The charges against the onetime fashion mogul, now age 82, involved four women and a 16-year-old girl, and date from incidents that occurred between 1988 and 2005.
The trial addressed the first in a series of charges he faces for sex crimes against multiple women over several decades in Canada and the United States.
“I know it’s been a long and arduous case for you,” Justice Robert Goldstein told the jury.
On leaving the courthouse, Nygard’s lawyer Brian Greenspan did not rule out the possibility of appealing the verdict.
During closing arguments Greenspan had said the case was built on “contradictions and innuendo” and he panned the prosecution’s portrayal of his client.
“To describe Peter Nygard as an evil predator, a Jekyll and Hyde personality who, through wealth and power, lured women to his den of iniquity and forced women to comply with his sexual demands… is neither fair nor accurate,” he said.
Greenspan said the complainants’ testimony was at times “painfully absurd,” and he suggested that four of the women were motivated by financial gain or “gold-digging,” as they had admitted to being involved in a US class-action lawsuit against him.
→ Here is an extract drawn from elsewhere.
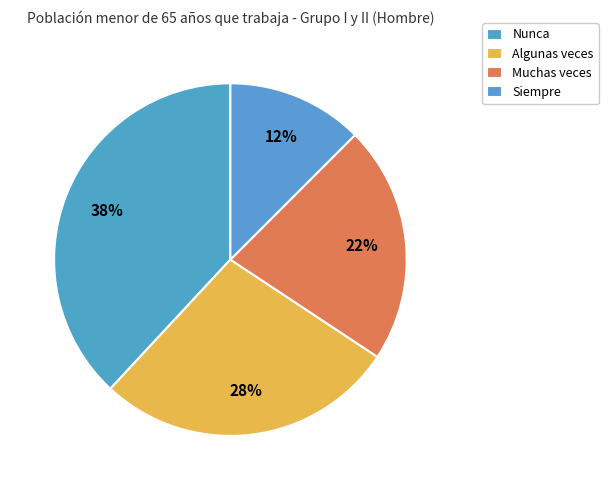

To the nearest percent, what is the difference between the largest and smallest slice percentages?

26%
Prosecutor Ana Serban, on the other hand, said Nygard on the stand was evasive and inconsistent, and that his memory was unreliable and selective.
Serban pointed to “remarkably similar accounts” of his five accusers, independent of each other, about how they met Nygard, were invited to his office building and “how he sexually assaulted them in his private bedroom suite.”
“The similarities defy coincidence,” she said. “It’s a pattern of behavior.”
Testifying in his own defense, Nygard did not recall meeting or knowing four of his accusers, and insisted he never raped any of the five.
“The type of allegations that were said and were described is the type of conduct that I know that I have never done, I never would do,” he told the court, even while admitting that his memory had become “very fuzzy” with age.
He will return to court on November 21 for sentencing.
Nygard, who in 1967 founded the firm that was to become Nygard International, has been held in detention since his arrest in 2020.
He must now face similar charges in Quebec and Manitoba, as well as extradition to the United States, where he has been accused of sexually assaulting dozens of women and girls, racketeering and trafficking.